But which plan to get?
No one can answer that for you. Every app has it's own requirements and complexities.
Let's just take the homepage as an example. If on my site, I only need to do a single database query to retrieve a single record...it would be pretty fast and not consume very many resources. Maybe it only took 5 Megs of ram to do.
But maybe your app has 20 complex queries, doing aggregate calculations and stuff, as well as hitting an external api to retrieve data, using collection filters on the results, etc. That might take 10x the resources (cpu/memory) as my homepage. Maybe it took 80 Megs of ram to do.
Now, contrast that with everything else your app does. Then take into account how many simultaneous users there are. Each app has different requirements, as they (probably) differ greatly in what they're doing. So, there isn't a single universal answer.

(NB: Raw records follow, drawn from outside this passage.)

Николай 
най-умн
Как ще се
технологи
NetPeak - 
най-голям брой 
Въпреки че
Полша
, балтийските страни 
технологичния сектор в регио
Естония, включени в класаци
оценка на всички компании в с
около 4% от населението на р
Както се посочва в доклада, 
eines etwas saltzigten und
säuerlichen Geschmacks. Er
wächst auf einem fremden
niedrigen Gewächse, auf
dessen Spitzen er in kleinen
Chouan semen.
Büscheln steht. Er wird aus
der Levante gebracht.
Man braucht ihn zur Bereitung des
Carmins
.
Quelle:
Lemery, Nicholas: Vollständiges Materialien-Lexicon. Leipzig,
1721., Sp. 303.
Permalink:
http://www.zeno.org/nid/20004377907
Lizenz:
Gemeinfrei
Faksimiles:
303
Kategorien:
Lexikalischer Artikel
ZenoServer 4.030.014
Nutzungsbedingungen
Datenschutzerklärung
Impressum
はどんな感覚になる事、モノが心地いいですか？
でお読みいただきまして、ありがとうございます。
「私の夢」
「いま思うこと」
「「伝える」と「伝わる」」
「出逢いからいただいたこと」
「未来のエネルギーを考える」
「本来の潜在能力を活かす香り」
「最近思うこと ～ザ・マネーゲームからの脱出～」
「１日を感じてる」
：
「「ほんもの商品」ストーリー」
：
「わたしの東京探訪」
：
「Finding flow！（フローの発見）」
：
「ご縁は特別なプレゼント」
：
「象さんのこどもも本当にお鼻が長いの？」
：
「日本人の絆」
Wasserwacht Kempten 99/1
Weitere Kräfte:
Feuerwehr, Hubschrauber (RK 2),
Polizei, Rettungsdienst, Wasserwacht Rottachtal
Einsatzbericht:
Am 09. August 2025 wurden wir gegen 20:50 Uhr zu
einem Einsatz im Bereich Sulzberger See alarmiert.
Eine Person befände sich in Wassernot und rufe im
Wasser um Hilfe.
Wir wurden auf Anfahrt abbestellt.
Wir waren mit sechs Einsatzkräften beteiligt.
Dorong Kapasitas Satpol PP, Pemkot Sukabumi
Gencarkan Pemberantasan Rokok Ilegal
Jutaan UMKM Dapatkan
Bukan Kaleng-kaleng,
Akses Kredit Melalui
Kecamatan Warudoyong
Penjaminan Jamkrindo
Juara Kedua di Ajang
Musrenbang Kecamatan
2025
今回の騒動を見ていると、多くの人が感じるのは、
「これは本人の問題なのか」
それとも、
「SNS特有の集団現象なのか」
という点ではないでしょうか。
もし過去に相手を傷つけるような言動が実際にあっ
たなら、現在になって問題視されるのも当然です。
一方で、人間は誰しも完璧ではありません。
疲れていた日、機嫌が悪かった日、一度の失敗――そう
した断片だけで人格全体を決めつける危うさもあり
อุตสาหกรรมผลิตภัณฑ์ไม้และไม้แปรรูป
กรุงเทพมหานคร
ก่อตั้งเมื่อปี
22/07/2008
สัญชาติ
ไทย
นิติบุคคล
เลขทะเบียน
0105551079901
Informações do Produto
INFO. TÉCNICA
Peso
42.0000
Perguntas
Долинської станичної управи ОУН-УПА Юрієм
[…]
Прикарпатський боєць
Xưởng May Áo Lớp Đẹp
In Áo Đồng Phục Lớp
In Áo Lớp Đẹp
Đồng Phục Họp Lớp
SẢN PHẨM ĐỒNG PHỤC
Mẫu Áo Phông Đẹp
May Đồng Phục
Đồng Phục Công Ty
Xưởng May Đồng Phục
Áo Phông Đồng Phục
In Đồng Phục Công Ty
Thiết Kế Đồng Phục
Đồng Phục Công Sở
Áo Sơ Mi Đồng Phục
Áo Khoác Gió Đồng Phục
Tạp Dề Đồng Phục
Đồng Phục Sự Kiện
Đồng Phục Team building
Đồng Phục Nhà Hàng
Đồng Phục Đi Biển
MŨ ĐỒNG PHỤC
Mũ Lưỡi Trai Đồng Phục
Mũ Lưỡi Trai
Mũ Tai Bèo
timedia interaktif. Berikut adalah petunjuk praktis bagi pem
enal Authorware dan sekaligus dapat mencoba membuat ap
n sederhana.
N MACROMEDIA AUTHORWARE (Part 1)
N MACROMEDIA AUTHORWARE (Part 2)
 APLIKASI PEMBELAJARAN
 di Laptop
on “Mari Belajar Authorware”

So, I'd probably start off with a mid-range server. Don't make it live. Run benchmarks on it using tools that will simulate a user load by hitting different pages as fast as it can until it starts timing out. That will give you an idea on what kind of load the server can take running your app. Maybe you'll be able to handle 1000 concurrent connections. If not, use the number the tests show on how much larger of a server to try next. Then destroy the old server, build a new one with more horsepower and try the tests again. If your goal is 60k simultaneous users, you should probably shoot for 20% over that.
If you're expecting that many users, it would probably be better to use a load balancer and many smaller app servers. It also eliminates a "single point of failure". Like, if you have 1 server and something happens to it, then everybody is blocked from using it. If you have multiple app servers and a load balancer to distribute the load, it's less of a problem if one goes down. The app will still be accessible.